Coffee House magazine.

http://www.coffee-house.org.uk


----------



## MikeHag

Sounds like an interesting read, Ian. Exactly what I'm planning to do when my own place opens next year, but not yet. Look fwd to reading.


----------



## seeq

I'd love to do that if I ever opened a cafe


----------



## MikeHag

Ian, try contacting http://www.artysans.org.uk/ ... they just won the Highlands and Islands Food & Drink Innovation Award on Friday.


----------



## ianb

Thank you.
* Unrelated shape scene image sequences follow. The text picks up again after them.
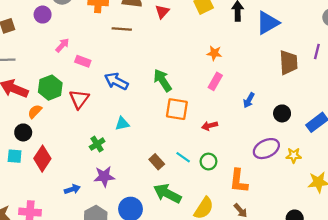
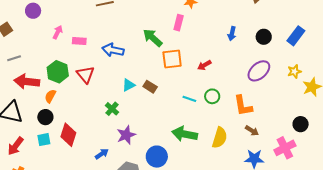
pink rectangle: (215, 81) -> (179, 23), moved
yellow star: (294, 155) -> (294, 71), moved
brown rectangle: (157, 162) -> (150, 87), moved

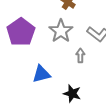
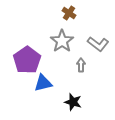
purple pentagon: (21, 32) -> (27, 60), moved

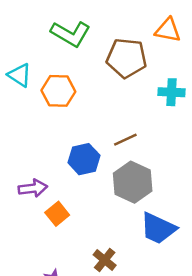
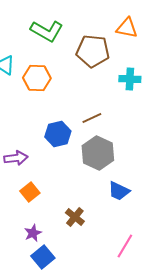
orange square: (57, 214) -> (30, 192), moved
blue trapezoid: (158, 228) -> (119, 191), size x0.7

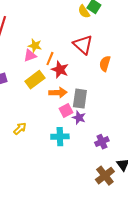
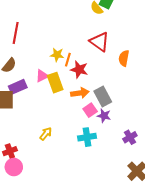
yellow star: (35, 46) -> (57, 55), moved
pink triangle: (30, 56) -> (42, 76), moved
yellow rectangle: (35, 80) -> (55, 83), turned -66
gray rectangle: (80, 99) -> (103, 96), turned -30

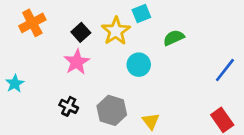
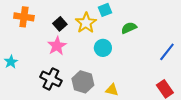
orange cross: (32, 23) -> (24, 17), turned 36
black cross: (69, 106) -> (51, 79), size x1.5
yellow triangle: (151, 121) -> (112, 90), turned -40

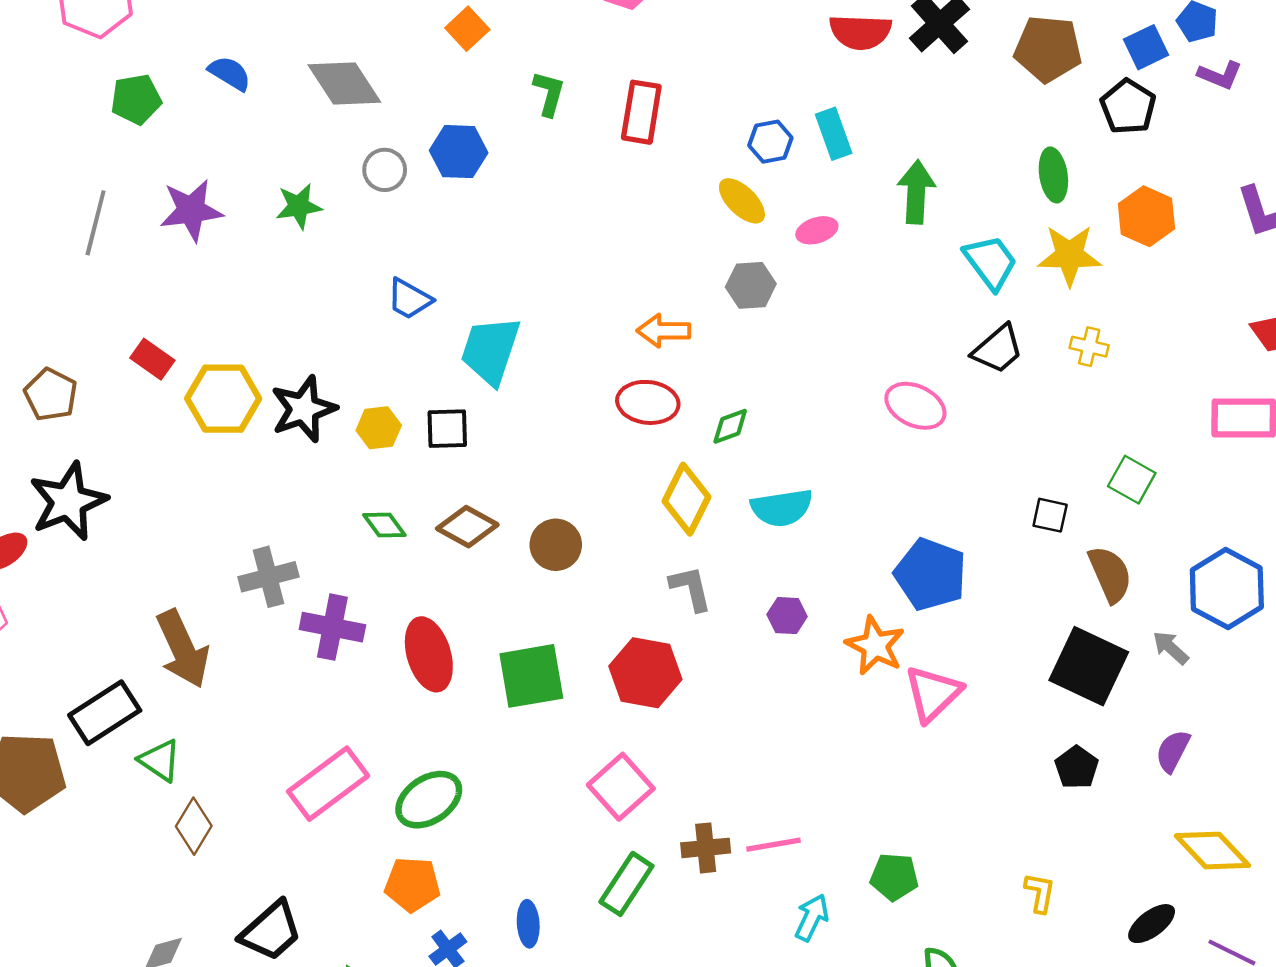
I haven't been in Inverness since the country music festival of 1981... but we won't go into that!

Cheers

-Ian


----------



## MikeHag

Let's hope they let you back inside the city limits


----------



## Glenn

I attended a great seminar at the Canadian Coffee & Tea show earlier this month where profitability of roasting to supply your own cafe and the local market was explored. The presenter, Jim from FreshCup.ca was also demonstrating a new self contained roasting unit, quite different from a Probat. Give me a call for his details as it may add another angle to the story.


----------



## BlankBoxCoffee

Hi Ian,

A couple of the roasters I interviewed used to have smaller roasters before the Probats and equivalents they have now. Based on our conversations, the main challenge of having a too small roaster (1-2kg) is that it is difficult to get consistency on all the roasts but around the 5kg upwards mark it becomes much better. Peter from JGC gave me a copy of your magazine when I was up there to interview him - definitely subscribing!

Regards

Gideon


----------